It is a tragic irony that those who served their entire lives ensuring the security of the nation have now been threatened with loss of their well deserved pension even if they were to merely speak about their areas of expertise gained over decades of experience.
That the Modi government would bring in a harsh amendment to the pension rules prohibiting retired officials of intelligence as well as security organisations from publishing anything pertaining to their workplace is a blow to their patriotic credentials.
Memoirs and More
Over a long time, former intelligence and police officials have come out with memoirs and more – some interesting, some jarring – detailing their career graph and how situations they faced could have been handled differently. Books, memoirs, articles and lectures by retired officers often provide immense wisdom that helps with either course correction required by the organisation they served or with the national planning needed for future growth.
As a former Intelligence Bureau official pointed out, no one from the security establishment ever reveals what indeed are state secrets; even if they are alluded to, it is done with a lot of cautious camouflage. In any case, the number of intelligence, police and retired civil servants writing their memoirs or work experience would be a miniscule percentage of the total workforce. The rest keep their lips sealed – a trait they embrace early on.
While ordinary Indians cannot claim to know the big picture, it is doubtful if the writings of any of the retired officers has caused any harm to national security or even seriously embarrassed the establishment.
The latest amendment threatens to withdraw or withhold pension if retired officials publish without clearance anything about their organisation, its personnel and the expertise or knowledge gained in that organisation or any sensitive information which could derail the nation’s interests or ties with other countries.
The blanket ban has triggered resentment in the intelligence-police community. One reason is the government has given the distinct impression that the same officials who held so many secrets in their heads while in service cannot be trusted with the same secrets once they are retired.
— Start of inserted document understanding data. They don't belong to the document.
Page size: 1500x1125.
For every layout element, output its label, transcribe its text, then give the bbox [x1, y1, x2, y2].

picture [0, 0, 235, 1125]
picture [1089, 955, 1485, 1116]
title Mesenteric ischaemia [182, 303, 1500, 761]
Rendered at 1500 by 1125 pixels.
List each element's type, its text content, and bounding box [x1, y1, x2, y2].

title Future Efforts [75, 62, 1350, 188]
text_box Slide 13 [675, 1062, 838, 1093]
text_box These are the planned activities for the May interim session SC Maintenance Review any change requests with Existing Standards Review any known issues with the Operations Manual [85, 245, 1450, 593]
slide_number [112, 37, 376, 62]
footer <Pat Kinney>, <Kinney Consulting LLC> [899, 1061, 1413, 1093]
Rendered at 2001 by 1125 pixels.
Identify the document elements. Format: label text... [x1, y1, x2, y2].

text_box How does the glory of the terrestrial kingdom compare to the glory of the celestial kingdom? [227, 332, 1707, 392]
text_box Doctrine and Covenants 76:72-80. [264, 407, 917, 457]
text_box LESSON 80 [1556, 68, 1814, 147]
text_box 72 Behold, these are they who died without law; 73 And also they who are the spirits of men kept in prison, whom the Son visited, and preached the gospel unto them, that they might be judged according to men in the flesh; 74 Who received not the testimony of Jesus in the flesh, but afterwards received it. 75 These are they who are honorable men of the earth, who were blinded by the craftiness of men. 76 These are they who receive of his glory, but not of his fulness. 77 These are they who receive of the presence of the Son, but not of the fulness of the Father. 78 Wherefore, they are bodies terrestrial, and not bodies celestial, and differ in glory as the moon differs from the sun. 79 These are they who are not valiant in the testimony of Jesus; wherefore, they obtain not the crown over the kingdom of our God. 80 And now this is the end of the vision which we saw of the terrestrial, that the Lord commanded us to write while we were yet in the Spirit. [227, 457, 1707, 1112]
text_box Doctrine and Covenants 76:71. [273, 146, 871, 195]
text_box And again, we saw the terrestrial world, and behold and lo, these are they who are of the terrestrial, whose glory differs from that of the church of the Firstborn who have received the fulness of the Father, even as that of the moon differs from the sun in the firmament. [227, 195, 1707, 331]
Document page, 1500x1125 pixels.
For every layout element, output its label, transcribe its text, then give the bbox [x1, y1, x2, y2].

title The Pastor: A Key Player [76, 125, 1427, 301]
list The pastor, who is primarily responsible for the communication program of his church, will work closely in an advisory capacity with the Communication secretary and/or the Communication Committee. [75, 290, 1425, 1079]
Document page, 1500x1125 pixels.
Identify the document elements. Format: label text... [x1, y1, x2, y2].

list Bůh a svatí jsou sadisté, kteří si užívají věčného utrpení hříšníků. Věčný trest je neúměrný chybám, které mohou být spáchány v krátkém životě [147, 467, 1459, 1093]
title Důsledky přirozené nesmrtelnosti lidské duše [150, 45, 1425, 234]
The amendment applies to those who worked for the Intelligence Bureau, Research and Analysis Wing, Directorate of Revenue Intelligence, Central Economic Intelligence Bureau, Enforcement Directorate, Narcotics Control Bureau, Aviation Research Centre, Special Frontier Force, Border Security Force, Central Reserve Police Force, Indo-Tibetan Border Police, Central Industrial Security Force, National Security Guards, Assam Rifles, Special Service Bureau, Special Branch (CIB) of the Andaman and Nicobar Island, Crime Branch-CID-CB of Dadra and Nagar Haveli and Special Branch, Lakshwadeep Police.
“The restrictions are draconian and most uncalled for,” said a former RAW official who has authored books. “It is not only about books but also restricts publication of articles, giving interviews and speaking at public forums. God knows what has prompted them to issue such a notification.”
Said an ex-Intelligence Bureau officer who has not done any writing since his retirement: “We know the value of secrets and we have served the country loyally for decades. We have taken risks while chasing and catching anti-national elements. As it is, our work is all anonymous and we do not get or expect any publicity. But why issue such a sweeping order?”
Interestingly, the amendment to the pension rules does not cover the armed forces whose retired officers too have authored many books and who comment, orally or otherwise, about a range of military issues directly affecting India. Is there a reason only the intelligence-police community has been targeted?
The gag order also does not apply to the civil services. Many retired officials from the IAS, IFS and other services have written scores of books about a range of issues from politics and governance to India’s neighbourhood and foreign policy. Is there a plan to bring them too under the same or similar umbrella?
Many in the establishment, particularly the intelligence and police departments, have always had a soft corner for the BJP thinking the party has a better idea of national and strategic interests. Is the government ready to alienate them en masse?
Already, a large number of retired IAS and IFS officials who otherwise have no political axe to grind have begun to publicly criticise the Modi administration, alleging that long-held constitutional values and Centre-State niceties are being eroded.
Constitutional Conduct Group – a non-partisan group made up of senior and well-known retired bureaucrats – writes open letters to Prime Minister Narendra Modi. Their communications, which can be assessed on constitutionalconduct.com, normally begins thus: “We are a group of former civil servants of the All India and Central Services who have worked with the Central and State Governments in the course of our careers. As a group, we have no affiliation with any political party but believe in impartiality, neutrality and commitment to the Constitution of India.”
Their last communication, dated June 5, was about the developments taking place in Lakshwadeep; it was signed by 93 retired officers. A May 20 letter to Modi signed by 116 retired officers was on the Covid-19 mess. A total of 76 retired officials signed an April 9 open statement on the changes to the powers and functions of the Delhi Government, giving primacy to the Lt Governor over the elected Assembly. Is the government going to crack down on them also? Will retired intelligence-police officials now be barred from speaking – without clearance – in the very institutions they served? How do you make up for the knowledge loss?